Visit of the Rodolphe Tile, former potash mine of Alsace

by | Updated on 18/02/2023 | Guided tours, Open on sundays, Unusual activities, Various (when it rains) | 0 comments


Visiting an old mine, a boring activity? This is one of the most memorable visits I’ve made. The Rodolphe Tile is one of the mines of the potash basin north of Mulhouse, exploited by the company of the Mines of Potash of Alsace from 1910 to 2002 (from 1911 to 1976 for the Rodolphe Tile located at Pulversheim).

You have certainly already heard about it or seen a poster (the one with a stork on a blue background, drawn by Hansi: see below in the pictures.) With 24 shafts, these mines occupied an area of 222 km2 and were one of the most flourishing industries in Alsace. The Rodolphe Tile is one of these mines: it has two different shafts, both now closed.

What is the use of Alsatian potash?

The potash from Alsace was mainly used as fertilizer for agriculture.

On the tracks of the potash mines

Visiting the Rodolphe Tile is not the same as going underground as you can do with the old silver mines for example. On the other hand, it is to plunge into this part of history, to discover the life and the working methods of the men who worked there and to discover the various techniques of exploitation of potash. The visit is led by a former miner, member of theRodolphe Group association which strives to preserve and rehabilitate the Rodolphe Tile for educational purposes. It is indeed the only mine in this area whose buildings have been preserved, all the rest has been demolished.

I can tell you that hearing a former miner tell you about his daily work in the mine is a unique moment that I strongly recommend: it is fascinating, striking and it makes you put your working conditions into perspective! Even if the miners were proud of their work (and they should be), that they had some social benefits and that there was apparently a nice solidarity among them, it was an extremely difficult and dangerous job. Imagine that it was about 50 degrees in the mine, which was almost 1,000 meters underground!

Guided tour of the Carreau Rodophe in Pulversheim

Guided tour of the Rodolphe Tile Factory lasts about 2h30 (it can be shorter or longer depending on the time you have in front of you), during which you enter the buildings, observe the machines, look at reconstitutions, listen to explanations about the extraction of potash, the daily work in the mine… A checkroom (“room of the hanged men”) and a lamp room have also been reconstituted by the association.

It is not an aseptic museum, it is a place that has lived, was left a little abandoned and is gradually reviving thanks to the patient work of the volunteers of the association.

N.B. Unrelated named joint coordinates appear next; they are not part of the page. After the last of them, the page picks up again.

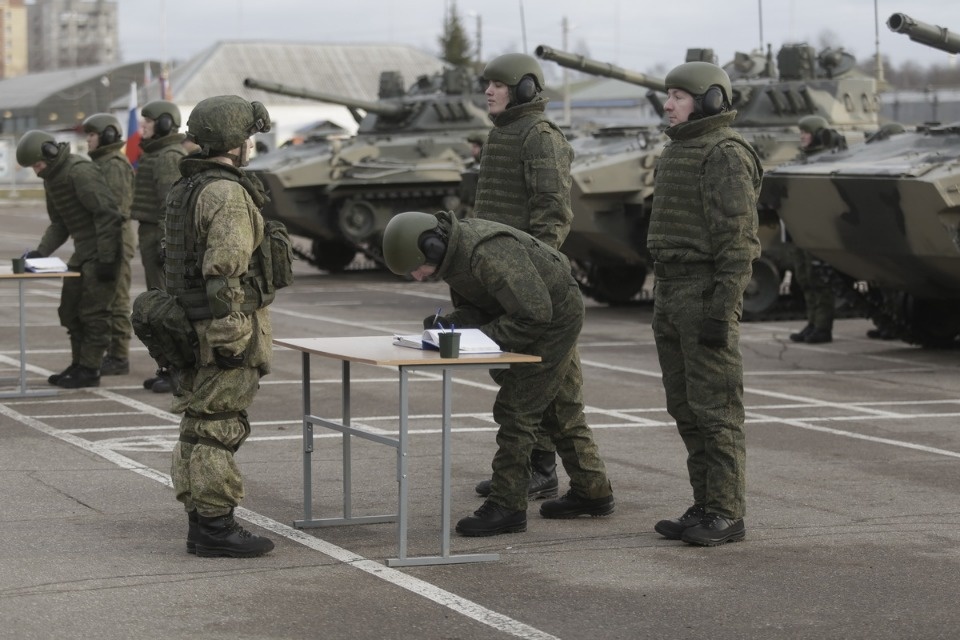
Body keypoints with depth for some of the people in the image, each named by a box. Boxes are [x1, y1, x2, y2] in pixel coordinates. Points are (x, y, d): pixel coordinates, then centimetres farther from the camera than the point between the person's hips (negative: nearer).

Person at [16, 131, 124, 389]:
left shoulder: (81, 171, -19)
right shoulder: (51, 179, 11)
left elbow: (108, 213, -22)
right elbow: (59, 223, 18)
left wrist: (105, 258, -22)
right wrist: (41, 251, 2)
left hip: (101, 251, -10)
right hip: (82, 252, 10)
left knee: (93, 311, -6)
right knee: (70, 310, 12)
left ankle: (90, 369, 0)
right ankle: (79, 364, 21)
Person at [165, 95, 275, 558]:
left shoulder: (183, 189, 15)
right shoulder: (226, 193, -17)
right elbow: (225, 268, -25)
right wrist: (234, 331, -23)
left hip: (189, 326, 10)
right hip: (225, 330, -10)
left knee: (199, 428, 15)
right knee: (217, 431, -6)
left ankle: (200, 520, 23)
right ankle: (214, 527, -3)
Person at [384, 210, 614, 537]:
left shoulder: (488, 256, -35)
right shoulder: (451, 255, -5)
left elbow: (535, 314, -32)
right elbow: (473, 307, 6)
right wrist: (449, 324, -15)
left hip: (555, 317, -10)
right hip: (551, 316, 10)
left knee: (516, 410, -10)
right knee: (560, 409, 18)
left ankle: (506, 506, -6)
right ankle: (592, 492, 29)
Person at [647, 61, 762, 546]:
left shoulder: (726, 155, -13)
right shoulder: (679, 152, 17)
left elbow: (737, 238, -18)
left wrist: (721, 310, -22)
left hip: (708, 293, -10)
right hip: (673, 290, 10)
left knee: (714, 406, -6)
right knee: (686, 406, 9)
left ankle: (727, 515, -1)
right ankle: (706, 508, 14)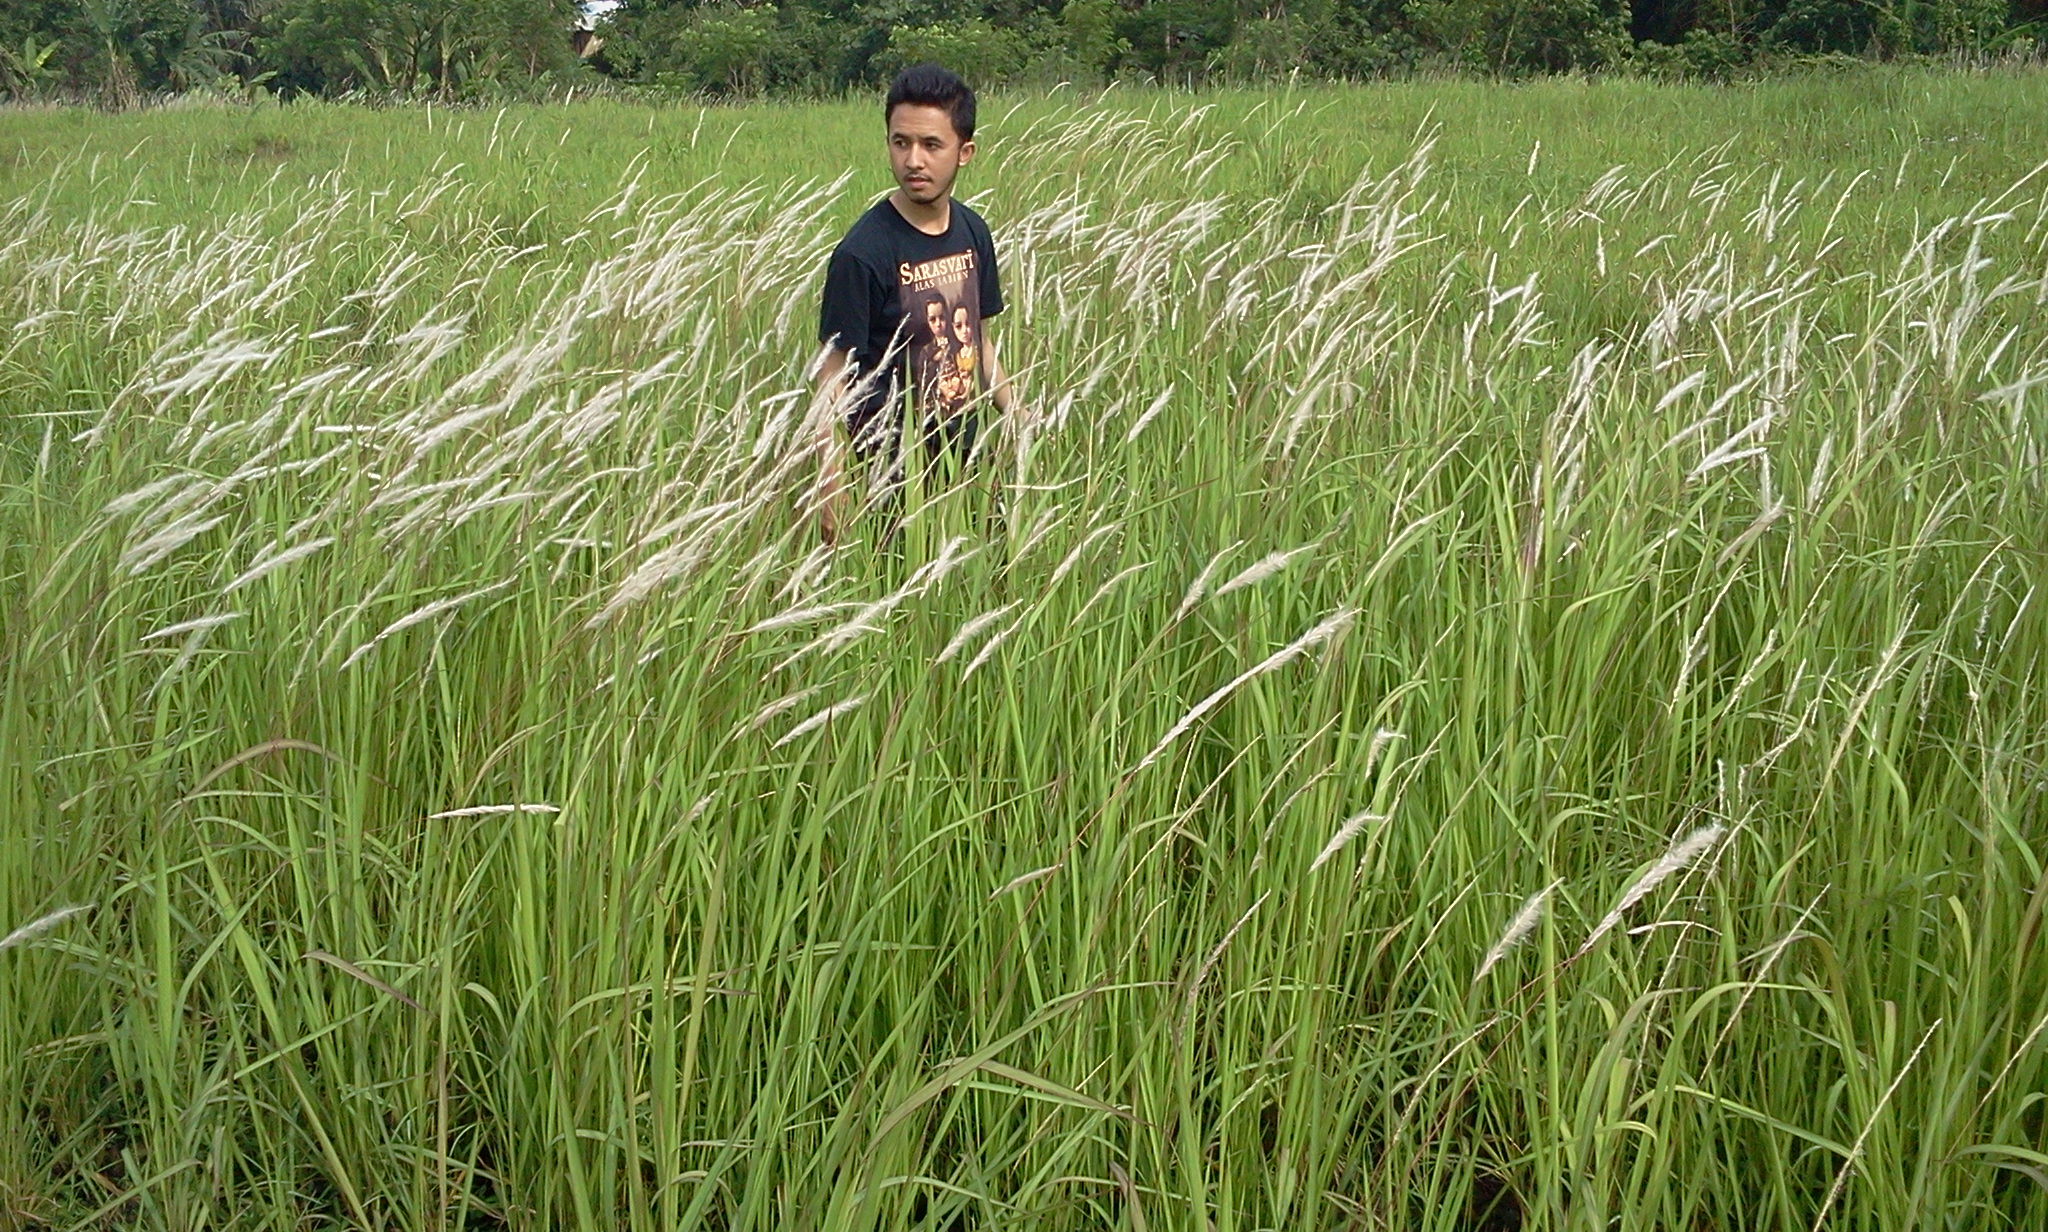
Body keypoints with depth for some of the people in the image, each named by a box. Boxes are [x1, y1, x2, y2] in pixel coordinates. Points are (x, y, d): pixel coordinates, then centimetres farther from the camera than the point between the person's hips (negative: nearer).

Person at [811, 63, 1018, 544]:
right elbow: (833, 376, -14)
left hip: (965, 456, 6)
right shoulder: (864, 252, -15)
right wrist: (831, 487, -21)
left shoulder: (972, 233, 5)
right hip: (891, 474, -6)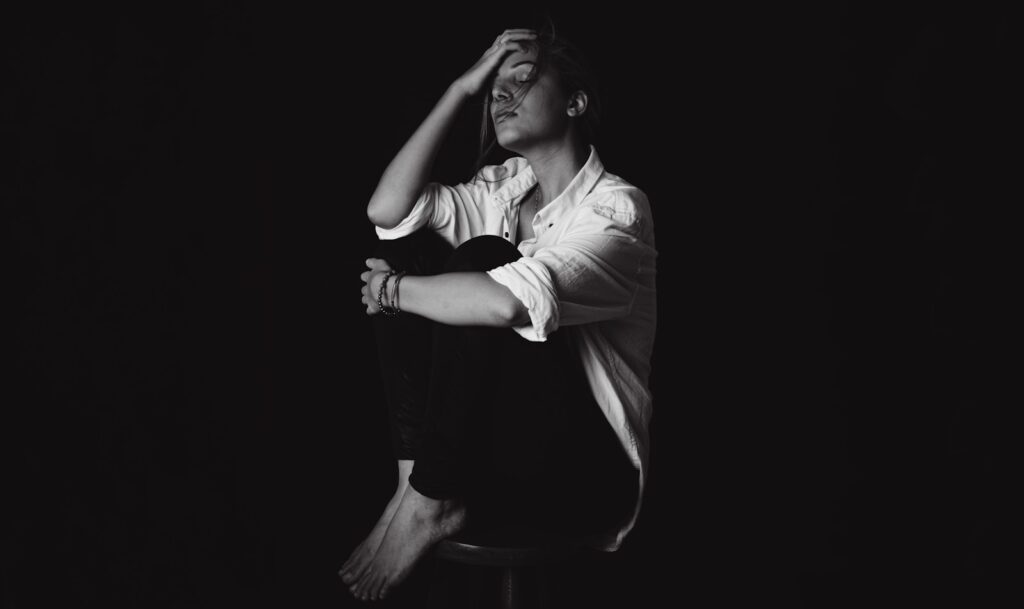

It is really a place to discover! Many thanks again to Thierry for the visit.

I liked

  • Guided tour by a former miner: he really knows what he is talking about!
  • Impressive location
  • Discovery of a part of Alsatian industrial history
  • Possibility of visits by appointment

I liked less

  • You should not expect a visit to a modern museum (personally I prefer the place as it is, as a testimony of the past, but I warn you!)

My photos of the visit of the Rodolphe Tile

Practical information


A participation of 10€ (donation to the association) is asked to people over 16 years old. From 6 to 16 years old, the participation is 5€. It is free for children under 6 years old.


Guided tours take place every Wednesday at 9am and 2pm, but also on request by appointment for individuals and groups. You can write to [email protected] or call 06 27 70 63 43. More info here.


By car

The address is as follows: Association Groupe Rodolphe Rue de Guebwiller 68840 Pulversheim. You can’t miss it, the buildings are on the side of the road and very imposing! You have to count:

  • 15 km from Mulhouse (about 15 minutes)
  • 34 km from Colmar (about 30 minutes)
  • 106 km from Strasbourg (about 1h05)
By public transport

This is not possible :-/



Laurène est la créatrice du blog Mon week-end en Alsace. Bretonne installée en Alsace depuis 2014, elle est tombée amoureuse de sa région d'adoption au point de lui dédier un blog et d'acheter avec son mari une maison alsacienne dans un village du Kochersberg, près de Strasbourg. A pied, à vélo, sur ses chevaux ou au volant de sa voiture, elle aime partir explorer les moindres recoins de l'Alsace pour dénicher de bonnes adresses à partager sur le blog.